§ **Work item**:
Below are the records; copy every line in them that holds the string "place".

§ **Data listing**:

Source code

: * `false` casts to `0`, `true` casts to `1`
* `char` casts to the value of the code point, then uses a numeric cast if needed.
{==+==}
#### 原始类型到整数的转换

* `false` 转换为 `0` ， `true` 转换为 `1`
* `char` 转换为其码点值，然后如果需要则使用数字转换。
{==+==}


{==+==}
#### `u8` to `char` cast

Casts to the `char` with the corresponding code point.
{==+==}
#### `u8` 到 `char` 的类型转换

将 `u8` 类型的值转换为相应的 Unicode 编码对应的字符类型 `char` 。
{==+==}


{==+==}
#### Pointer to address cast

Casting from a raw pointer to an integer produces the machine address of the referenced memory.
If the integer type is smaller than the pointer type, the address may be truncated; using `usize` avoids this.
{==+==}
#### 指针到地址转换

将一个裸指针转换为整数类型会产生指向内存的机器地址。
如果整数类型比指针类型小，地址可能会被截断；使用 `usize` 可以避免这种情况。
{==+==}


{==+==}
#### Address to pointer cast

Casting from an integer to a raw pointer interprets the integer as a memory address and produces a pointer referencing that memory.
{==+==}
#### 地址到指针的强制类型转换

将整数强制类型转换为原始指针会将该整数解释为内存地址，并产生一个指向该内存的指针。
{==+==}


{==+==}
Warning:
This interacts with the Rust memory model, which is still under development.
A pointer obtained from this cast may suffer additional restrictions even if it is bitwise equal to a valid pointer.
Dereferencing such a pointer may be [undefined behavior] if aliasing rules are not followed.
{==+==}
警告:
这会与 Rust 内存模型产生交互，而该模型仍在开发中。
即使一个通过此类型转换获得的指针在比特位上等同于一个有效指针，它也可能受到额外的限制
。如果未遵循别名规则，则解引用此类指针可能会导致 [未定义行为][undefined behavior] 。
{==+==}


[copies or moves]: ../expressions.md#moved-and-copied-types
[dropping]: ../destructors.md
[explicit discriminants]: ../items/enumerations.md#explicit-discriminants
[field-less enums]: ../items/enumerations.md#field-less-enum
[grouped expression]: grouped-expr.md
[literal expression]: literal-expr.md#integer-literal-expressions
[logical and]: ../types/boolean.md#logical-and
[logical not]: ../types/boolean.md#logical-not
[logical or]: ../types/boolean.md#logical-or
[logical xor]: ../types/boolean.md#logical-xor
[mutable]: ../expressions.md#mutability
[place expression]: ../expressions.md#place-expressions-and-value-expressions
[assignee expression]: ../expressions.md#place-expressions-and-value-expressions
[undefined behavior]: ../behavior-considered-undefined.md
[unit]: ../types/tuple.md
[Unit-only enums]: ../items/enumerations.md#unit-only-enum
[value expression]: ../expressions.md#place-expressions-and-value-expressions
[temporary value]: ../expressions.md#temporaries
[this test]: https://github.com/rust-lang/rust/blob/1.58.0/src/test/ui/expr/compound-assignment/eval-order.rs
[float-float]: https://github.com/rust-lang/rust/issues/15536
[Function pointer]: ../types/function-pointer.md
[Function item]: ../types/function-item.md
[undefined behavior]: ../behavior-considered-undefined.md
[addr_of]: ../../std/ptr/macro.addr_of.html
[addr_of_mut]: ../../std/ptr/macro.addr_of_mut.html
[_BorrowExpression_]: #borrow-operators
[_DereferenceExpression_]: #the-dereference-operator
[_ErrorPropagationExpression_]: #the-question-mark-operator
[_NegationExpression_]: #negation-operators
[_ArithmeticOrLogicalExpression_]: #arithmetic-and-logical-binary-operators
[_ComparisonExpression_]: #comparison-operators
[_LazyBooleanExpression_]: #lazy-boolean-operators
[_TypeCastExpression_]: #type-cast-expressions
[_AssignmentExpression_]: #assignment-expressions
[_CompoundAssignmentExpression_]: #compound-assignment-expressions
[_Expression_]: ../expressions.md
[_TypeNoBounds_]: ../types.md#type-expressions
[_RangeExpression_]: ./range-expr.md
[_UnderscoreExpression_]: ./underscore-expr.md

§ **Result of this exercise**:
[place expression]: ../expressions.md#place-expressions-and-value-expressions
[assignee expression]: ../expressions.md#place-expressions-and-value-expressions
[value expression]: ../expressions.md#place-expressions-and-value-expressions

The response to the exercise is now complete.